Forum Gospodarka i polityka +Dodaj wątek

Re: Chcieliście to macie.

Zgłoś do moderatora
Media: UE i G7 chcą w nowy sposób ograniczyć dochody Rosji ze sprzedaży ropy.
https://i.c97.org/ai/408579/aux-head-1611329656-20210122_neft_rubli_360.gif
Bliższe dane.

Unia Europejska i kraje G7 prowadzą negocjacje w sprawie zastąpienia limitu cen na rosyjską ropę całkowitym zakazem dostępu Rosji do usług morskich. Miałoby to na celu ograniczenie dochodów z energii, które pozwalają Kremlowi finansować wojnę z Ukrainą.

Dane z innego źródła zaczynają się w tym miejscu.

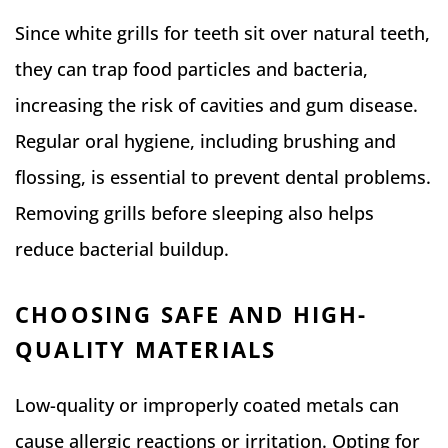
Since white grills for teeth sit over natural teeth,
they can trap food particles and bacteria,
increasing the risk of cavities and gum disease.
Regular oral hygiene, including brushing and
flossing, is essential to prevent dental problems.
Removing grills before sleeping also helps
reduce bacterial buildup.
CHOOSING SAFE AND HIGH-
QUALITY MATERIALS
Low-quality or improperly coated metals can
cause allergic reactions or irritation. Opting for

Agencja Reuters dowiedziała się o tym od sześciu poinformowanych źródeł.
Zakaz może stać się częścią kolejnego pakietu sankcji UE wobec Rosji, planowanego na początek 2026 roku, poinformowały agencję trzy z sześciu źródeł.

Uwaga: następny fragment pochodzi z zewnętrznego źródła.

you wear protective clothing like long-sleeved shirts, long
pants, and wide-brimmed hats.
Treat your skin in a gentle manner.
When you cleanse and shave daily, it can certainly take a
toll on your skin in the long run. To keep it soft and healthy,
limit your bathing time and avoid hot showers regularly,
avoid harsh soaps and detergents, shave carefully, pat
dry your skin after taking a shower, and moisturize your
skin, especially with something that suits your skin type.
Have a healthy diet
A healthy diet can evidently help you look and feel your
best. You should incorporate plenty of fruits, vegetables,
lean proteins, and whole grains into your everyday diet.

Jak zaznaczono w publikacji, 27 krajów UE chciałoby zatwierdzić zakaz łącznie z szerszym porozumieniem G7, zanim zaproponuje się go jako pakiet.
Według źródeł, brytyjscy i amerykańscy urzędnicy promują ten pomysł na spotkaniach technicznych G7.
Jednocześnie ostateczna decyzja zależeć będzie od taktyki nacisku, jaką administracja Trumpa wybierze w kontekście rozmów pokojowych prowadzonych między Ukrainą a Rosją, podały cztery źródła.
Podczas gdy kraje G7 i UE niemal całkowicie wstrzymały import rosyjskiej ropy od 2022 r., nowe środki będą najbliższe całkowitemu zakazowi handlu rosyjską ropą, nie tylko na poziomie importu, ale także transportu i usług morskich.
Rosja eksportuje ponad jedną trzecią swojej ropy naftowej tankowcami – głównie do Indii i Chin – korzystając z zachodnich usług morskich. Zakaz położy kres temu handlowi, który odbywa się głównie za pośrednictwem flot krajów nadmorskich UE, w tym Grecji, Cypru i Malty.
Po inwazji Rosji na Ukrainę w 2022 r. państwa G7 ustaliły limity cen rosyjskiej ropy, aby ograniczyć dochody Kremla, jednocześnie umożliwiając krajom trzecim zakup rosyjskiej ropy za pośrednictwem usług zachodnich, ale tylko pod warunkiem, że nabywcy zapłacą Rosji mniej niż wynosił ustalony limit cenowy.
Aby obejść ograniczenia, Rosja przekierowała większość ropy do Azji na własnych statkach, z których wiele zostało objętych sankcjami ze strony Zachodu. Statki te są stare, ich właściciele nieznani i pływają bez zachodniego ubezpieczenia.
Administracja byłego prezydenta USA Joe Bidena argumentowała, że ​​gdyby Rosja wydawała więcej pieniędzy na tankowce, miałaby mniej pieniędzy na wojnę.
Administracja Trumpa podchodziła do limitu cen bardziej sceptycznie i odmówiła poparcia Wielkiej Brytanii, UE i Kanady, gdy zgodziły się one na obniżenie limitów cen ropy naftowej z 60 dolarów za baryłkę do 47,6 dolara za baryłkę we wrześniu 2025 r.